Questions about the J3's battery
First of all, I want to thank everyone for their support. I'm new here and I have a lot of questions.
1.) The battery status indicator goes from 100% to 75% to 50%... Is this normal to go in 25% incraments?
2.) I listen to the radio a lot. Does the radio usage have a small effect on the battery, or does it suck up energy like a supercharged Range Rover sucks up gas?
3.) I understand that the higher the bitrate, the shorter the playback time. Can the users suggest a good compromise between audio quality and playback time?
It's not terribly accurate. Very approximate.
Keep the display on all the time? Uses more power. Keep the display brighter? Uses more power. Let the screen go dark after 3 minutes, so that just the music is playing? Uses less power.
Keep the volume louder? Uses more power. Use more CPU horsepower decoding higher bitrate or FLAC? Uses more power than lower-quality music files.
There is no such thing as "a good compromise" when it comes to audio quality vs. battery lifetime. I guarantee you will get at least one full day worth of playback time on a full battery charge. If you keep your J3 in use all day long, then just charge it up at night and it's ready to go for tomorrow.
You probably bought the J3 for its sound quality, and the fact that it was not an iPod and thus was Windows-friendly. Don't worry about the battery charge lasting forever, because it won't. But it WILL last an entire day even if you use it constantly. If you use it less than a few hours a day it could last weeks without a charge.
Just use the J3 for what you bought it for, to produce fantastic sounding music... and be proud if you have FLAC. Be glad it can support a 64GB external card -> 32GB+64GB=96GB J3. Don't be stingy on bitrate of audio file quality, just charge it up when you need to depending on your usage. Get the most out of your J3.
I'd use my ears and equipment to determine what quality setting is transparent to you. That way you won't need to rely on anyone else advice. You'll know that what you are using will give you the best setting for battery life and sound quality.
You just need to reliably determine the setting to use to produce perceptually encoded (lossy) files that are transparent to you. Then you won't be "making do" with files that sound somewhat like the original. You shouldn't be able to perceive a difference between a difference between the lossless source.

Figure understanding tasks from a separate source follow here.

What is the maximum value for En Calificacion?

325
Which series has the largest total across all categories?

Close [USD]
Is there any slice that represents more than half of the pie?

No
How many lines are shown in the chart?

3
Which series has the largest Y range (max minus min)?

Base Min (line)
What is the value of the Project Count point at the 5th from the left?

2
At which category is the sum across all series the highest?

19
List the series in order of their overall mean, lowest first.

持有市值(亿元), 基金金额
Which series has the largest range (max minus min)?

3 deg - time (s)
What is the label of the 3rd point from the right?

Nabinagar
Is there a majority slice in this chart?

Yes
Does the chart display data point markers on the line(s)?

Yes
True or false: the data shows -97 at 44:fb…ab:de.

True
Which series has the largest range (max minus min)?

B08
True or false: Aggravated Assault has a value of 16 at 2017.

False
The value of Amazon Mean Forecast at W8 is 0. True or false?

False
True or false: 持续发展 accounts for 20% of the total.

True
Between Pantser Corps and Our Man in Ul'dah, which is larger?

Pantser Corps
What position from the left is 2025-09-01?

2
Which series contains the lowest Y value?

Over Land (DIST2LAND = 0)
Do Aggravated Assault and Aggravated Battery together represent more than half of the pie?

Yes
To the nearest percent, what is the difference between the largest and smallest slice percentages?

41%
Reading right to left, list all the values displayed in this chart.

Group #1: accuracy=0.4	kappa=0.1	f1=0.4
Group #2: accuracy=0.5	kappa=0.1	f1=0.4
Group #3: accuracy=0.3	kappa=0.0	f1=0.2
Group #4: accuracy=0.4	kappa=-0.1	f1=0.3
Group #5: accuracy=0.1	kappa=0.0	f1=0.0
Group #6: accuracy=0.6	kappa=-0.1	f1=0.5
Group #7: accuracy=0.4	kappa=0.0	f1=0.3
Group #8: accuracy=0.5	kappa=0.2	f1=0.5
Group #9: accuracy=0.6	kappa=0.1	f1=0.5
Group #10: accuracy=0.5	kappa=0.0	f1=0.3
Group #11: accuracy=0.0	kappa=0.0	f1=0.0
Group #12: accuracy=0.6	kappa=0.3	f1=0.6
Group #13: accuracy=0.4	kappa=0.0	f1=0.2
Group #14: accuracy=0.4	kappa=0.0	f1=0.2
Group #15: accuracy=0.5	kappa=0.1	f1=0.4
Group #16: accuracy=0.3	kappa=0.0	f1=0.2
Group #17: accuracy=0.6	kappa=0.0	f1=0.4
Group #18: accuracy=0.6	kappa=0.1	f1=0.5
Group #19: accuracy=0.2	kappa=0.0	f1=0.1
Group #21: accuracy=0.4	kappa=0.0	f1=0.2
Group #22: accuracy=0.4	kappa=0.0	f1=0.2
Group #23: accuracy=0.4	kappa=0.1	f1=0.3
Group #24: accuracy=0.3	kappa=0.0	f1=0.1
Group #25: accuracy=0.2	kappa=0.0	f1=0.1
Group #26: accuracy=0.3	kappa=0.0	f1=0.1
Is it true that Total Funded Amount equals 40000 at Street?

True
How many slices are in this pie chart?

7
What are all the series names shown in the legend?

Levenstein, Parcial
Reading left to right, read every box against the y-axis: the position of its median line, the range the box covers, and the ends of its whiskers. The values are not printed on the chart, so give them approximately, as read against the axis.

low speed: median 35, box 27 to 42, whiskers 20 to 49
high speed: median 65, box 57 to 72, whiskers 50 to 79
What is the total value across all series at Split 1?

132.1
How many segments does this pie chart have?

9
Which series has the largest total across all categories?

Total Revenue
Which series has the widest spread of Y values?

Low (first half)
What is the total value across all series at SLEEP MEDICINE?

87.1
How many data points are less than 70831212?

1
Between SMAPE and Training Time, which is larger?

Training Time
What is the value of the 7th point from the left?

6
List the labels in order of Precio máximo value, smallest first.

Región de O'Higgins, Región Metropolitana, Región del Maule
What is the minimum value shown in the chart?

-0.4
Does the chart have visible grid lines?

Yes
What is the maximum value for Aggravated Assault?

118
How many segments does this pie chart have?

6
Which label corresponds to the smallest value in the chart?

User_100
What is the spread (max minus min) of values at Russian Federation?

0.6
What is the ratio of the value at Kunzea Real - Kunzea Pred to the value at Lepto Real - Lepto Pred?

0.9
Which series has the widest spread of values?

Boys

The linked page on transparency has some useful guidelines but I still encourage ABX testing. You may find that the guidelines produce files that are lower or higher quality settings than you need.
Since some either haven't done the testing or believe that bitrate is a reliable metric for sound quality they tell you to go for the highest setting and accept any losses in battery life or storage space. If you do your own testing you can determine if those losses are needed to have the sound quality you want and still have good battery life.